I believe, if given the opportunity to believe in yourself, anything is possible.
It all began when I was sixteen years old in my friend’s backyard. We had just finished playing stick-ball. I was about to get on my bike to go home, when he told me to wait a minute. He ran into his house and came back out with a book in his hand. “See if you like it.”
A few weeks later I returned the book — unread. He never asked me any questions. There was no way I was going to read a book.
During the following two years he loaned me three more books. I never read any of them.
Before my friend went off to college, he asked me which college I was going to. I told him I wasn’t going to college because my father couldn’t afford the tuition. He than asked, “Is that it?” I said, “yes.” Of course, I lied. I had no intention of going to college. I hated school with a passion, and I hated to read.
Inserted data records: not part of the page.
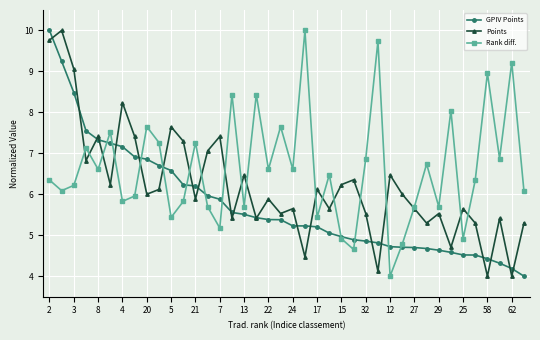

What is the difference between the maximum and minimum values in the GPIV Points series?

6.0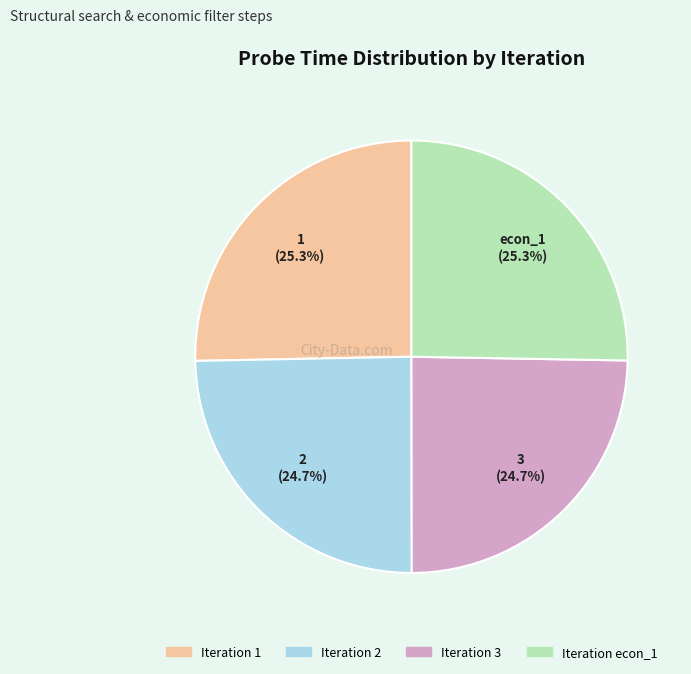

Is there any slice that represents more than half of the pie?

No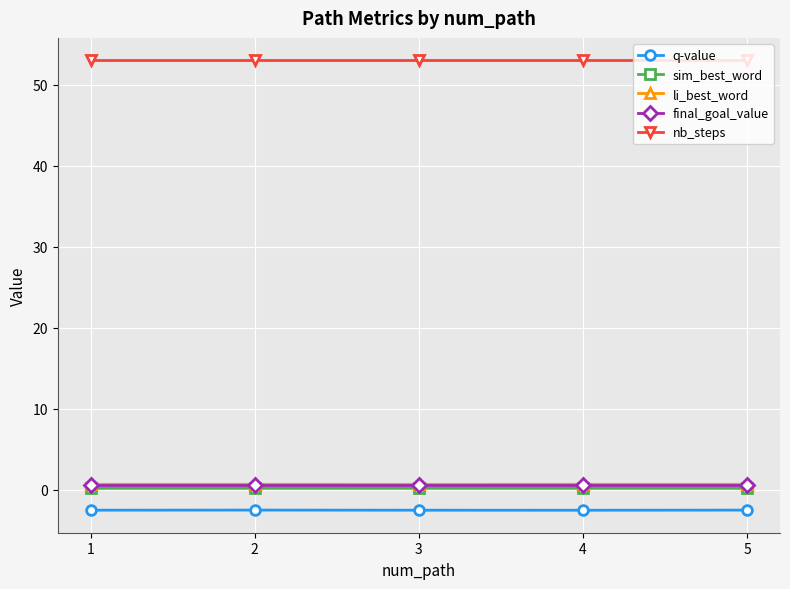

What is the sum of the final_goal_value values at 2 and 3?

1.2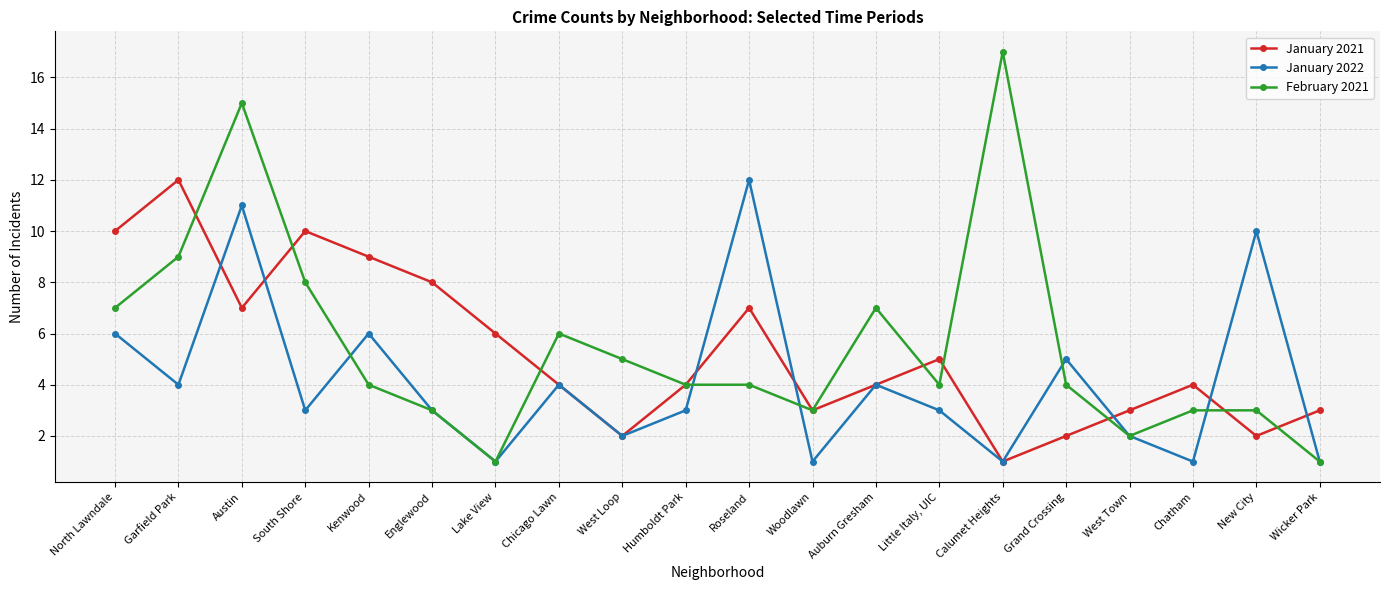

Which series has the largest total across all categories?

February 2021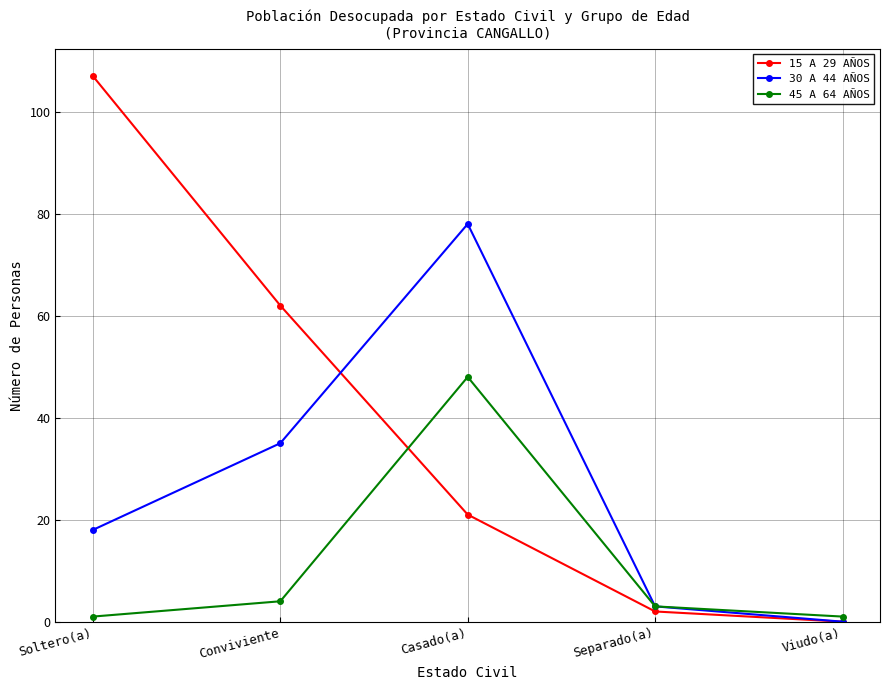

Is the value of 15 A 29 AÑOS at Viudo(a) greater than the value of 30 A 44 AÑOS at Casado(a)?

No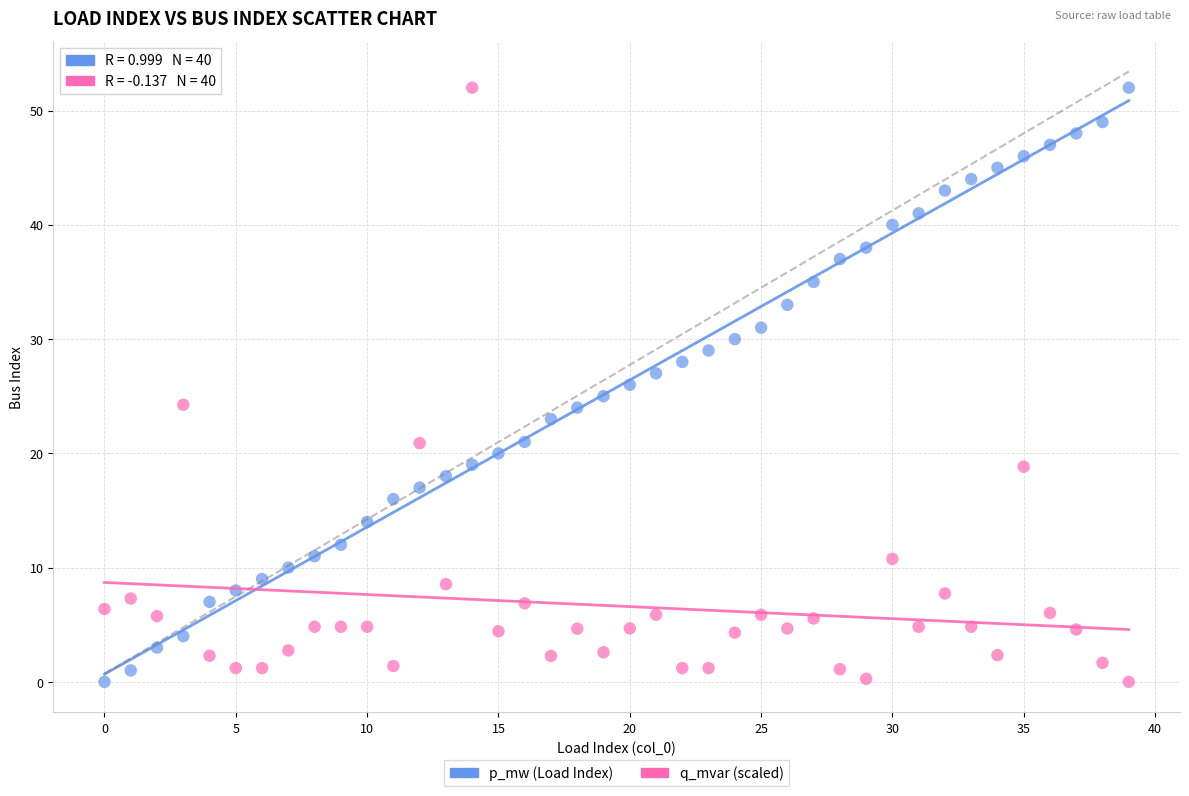

What are all the series names shown in the legend?

p_mw (Load Index), q_mvar (scaled)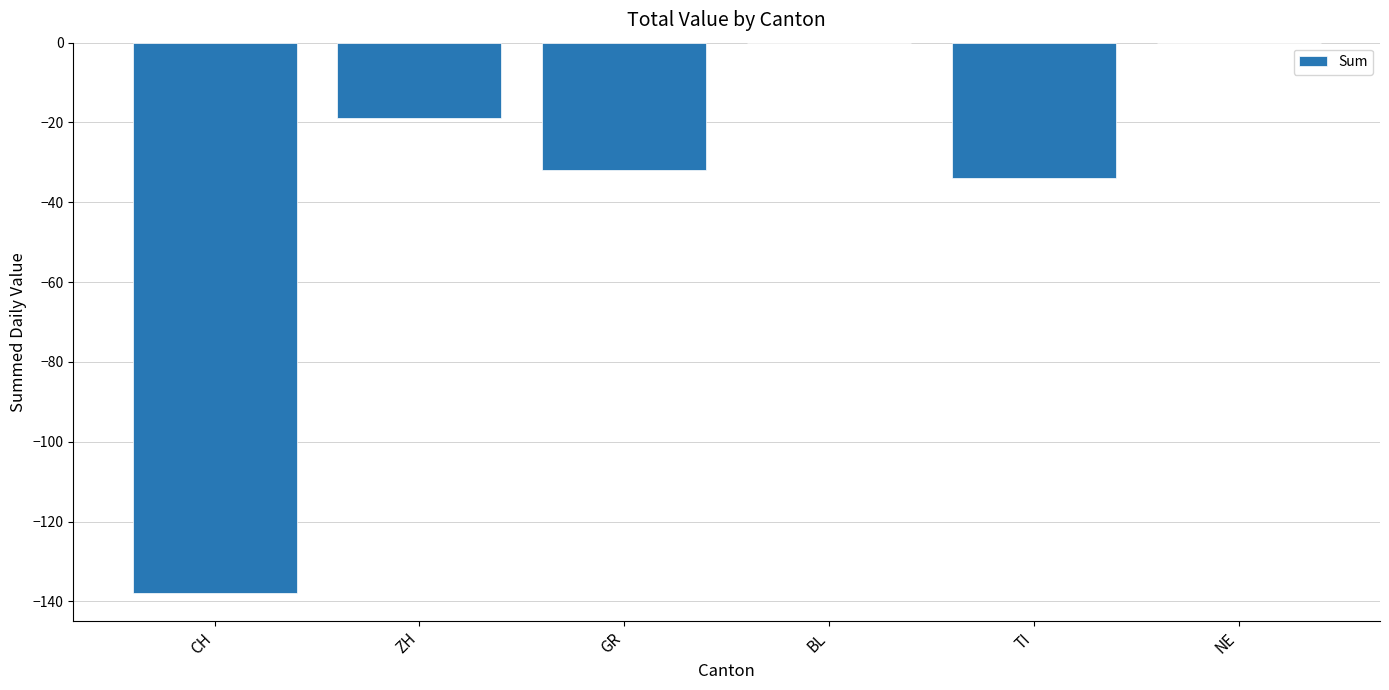

The value at BL is 0. True or false?

True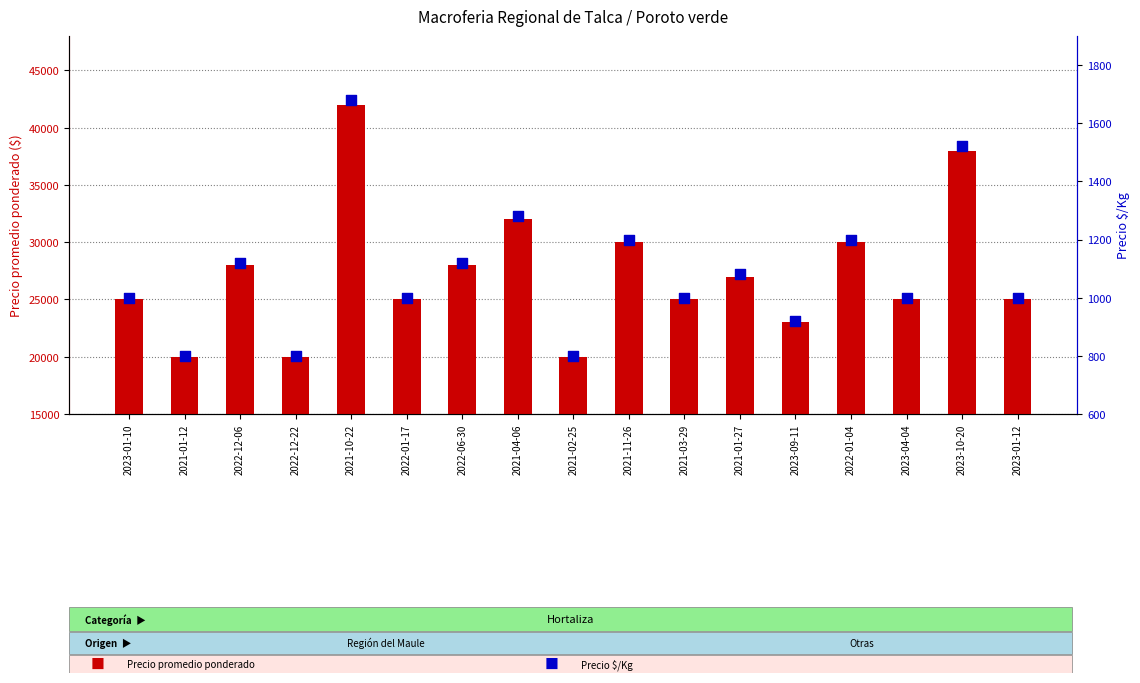

At which category is the sum across all series the highest?

2021-10-22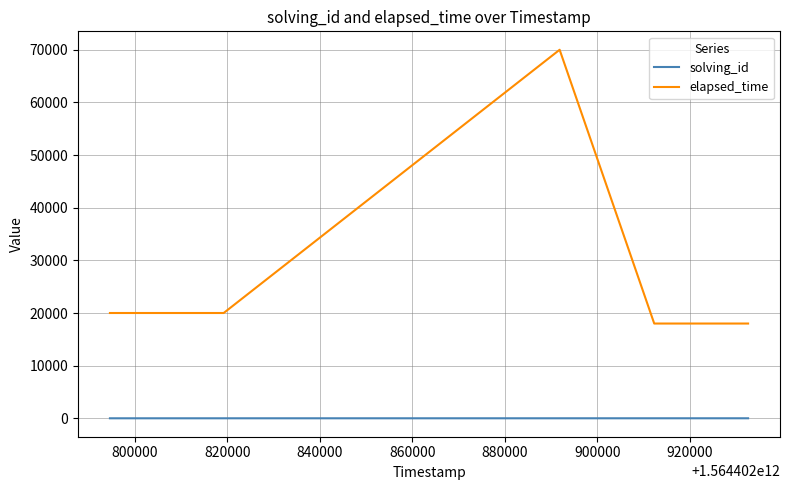

True or false: solving_id and elapsed_time intersect in this chart.

False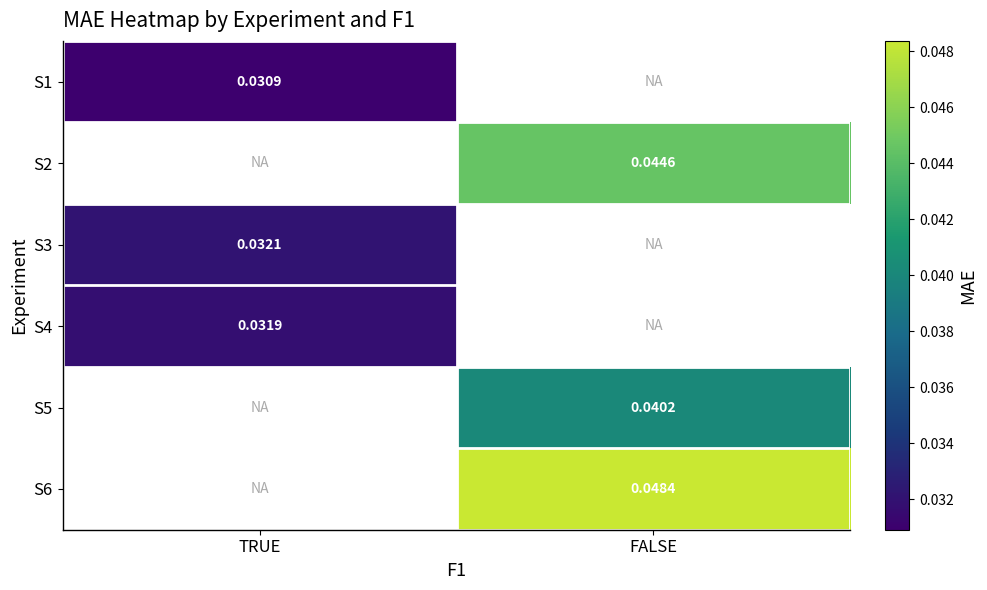

How many data points does each series have?

2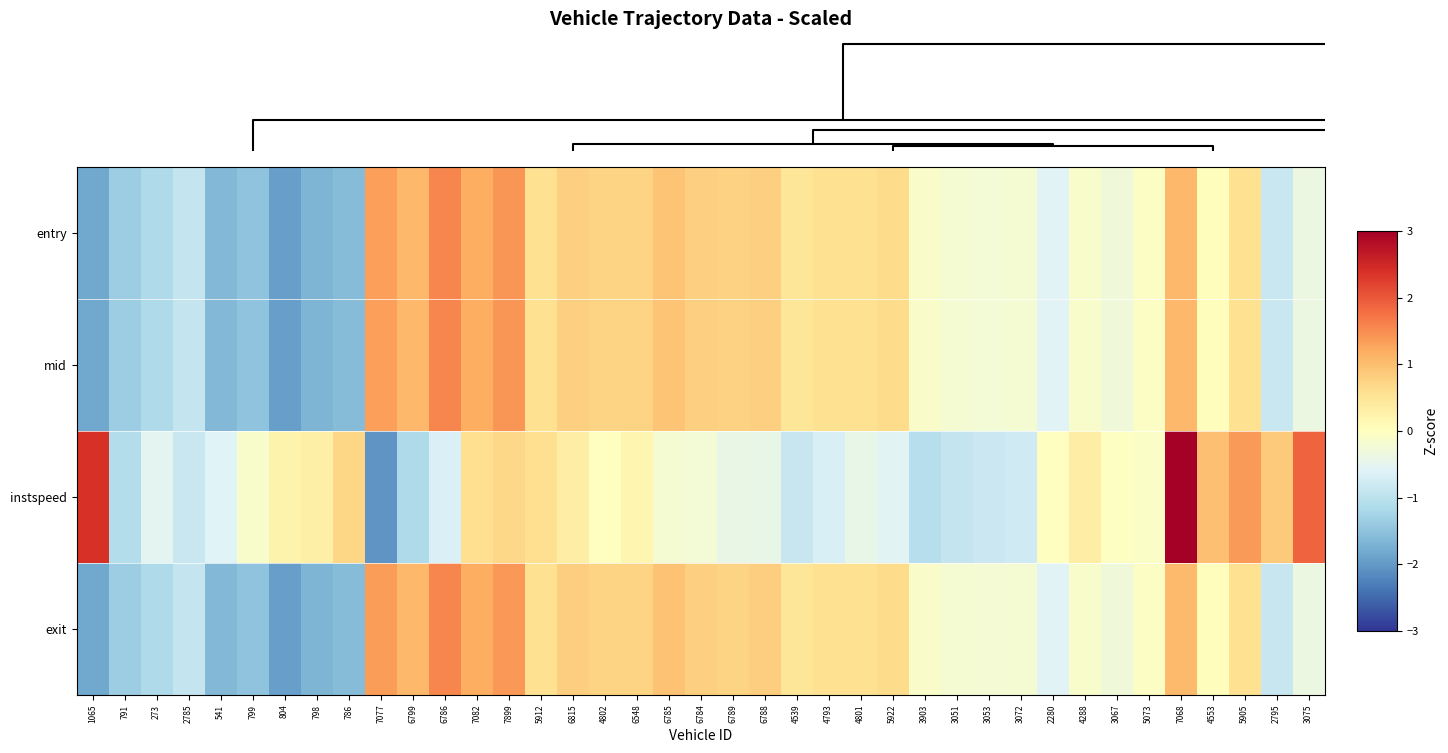

Rank the series by their maximum value, from lowest to highest.

entry, mid, exit, instspeed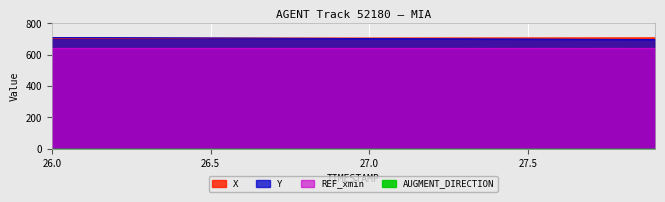

At which category is the sum across all series the highest?

26.0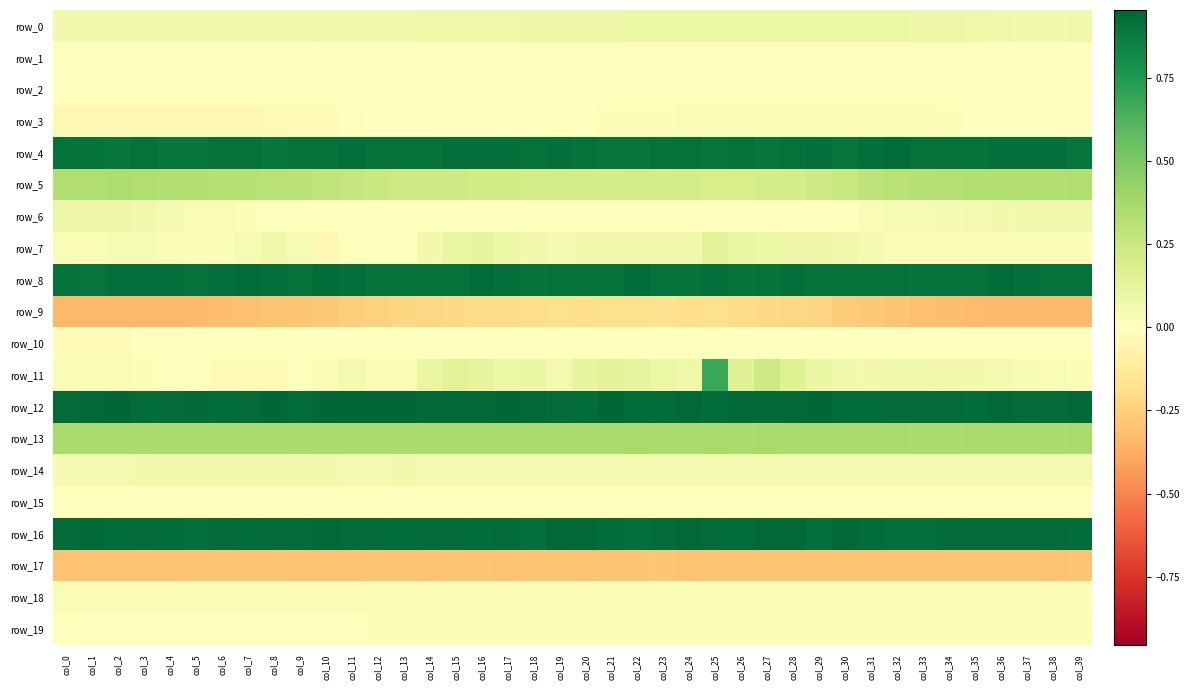

At how many categories does at least one series exceed 0?

40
The following day my friend knocked on my door at home and handed me a check for the tuition signed by his father. “I think that should do it,” he said. I could only shake my head in disbelief. What could I say, except thank you.
Two years later, on a college break, my friend came to visit me. He asked, “How’s school?” My face turned red as a beet. I had quit college three months after I enrolled.
By then I was working in a slaughter house killing cows. It was 1954 and I was twenty years old. My friend suggested I join the Army for a couple of years to sort things out. So that’s what I did.
Because of the GI bill, I was able to attend an unaccredited trade school for radio and television repair.
At the age of twenty-four, I got married. Although my friend was unable to attend the wedding, he sent us a strange wedding gift: A BOOK! Inscribed inside this book were the words, “To the Wasserman’s on Their Wedding Day.” Signed “Carl.”
Before trashing it, my wife encouraged me to read it. It took me two years to read the book. Each time I learned the meaning of a new word, and there were 747 of them, my self-esteem and self-worth took a giant leap forward.
Slowly, I became addicted to reading. My new found fascination for learning would never end. This experience was not only responsible for me becoming an aerospace engineer for thirty-five years, but more importantly it led me to other books which were responsible for allowing me to raise my children so differently than the way I was raised. I was able to break the cycle of violence. And all of my children have advanced degrees.
Oh yes, the book was MARTIN EDEN, by Jack London. And that high school teenage friend, who never lost his faith in me, was Carl Levin, who is presently serving his sixth term as a U.S. Senator from my home state of Michigan.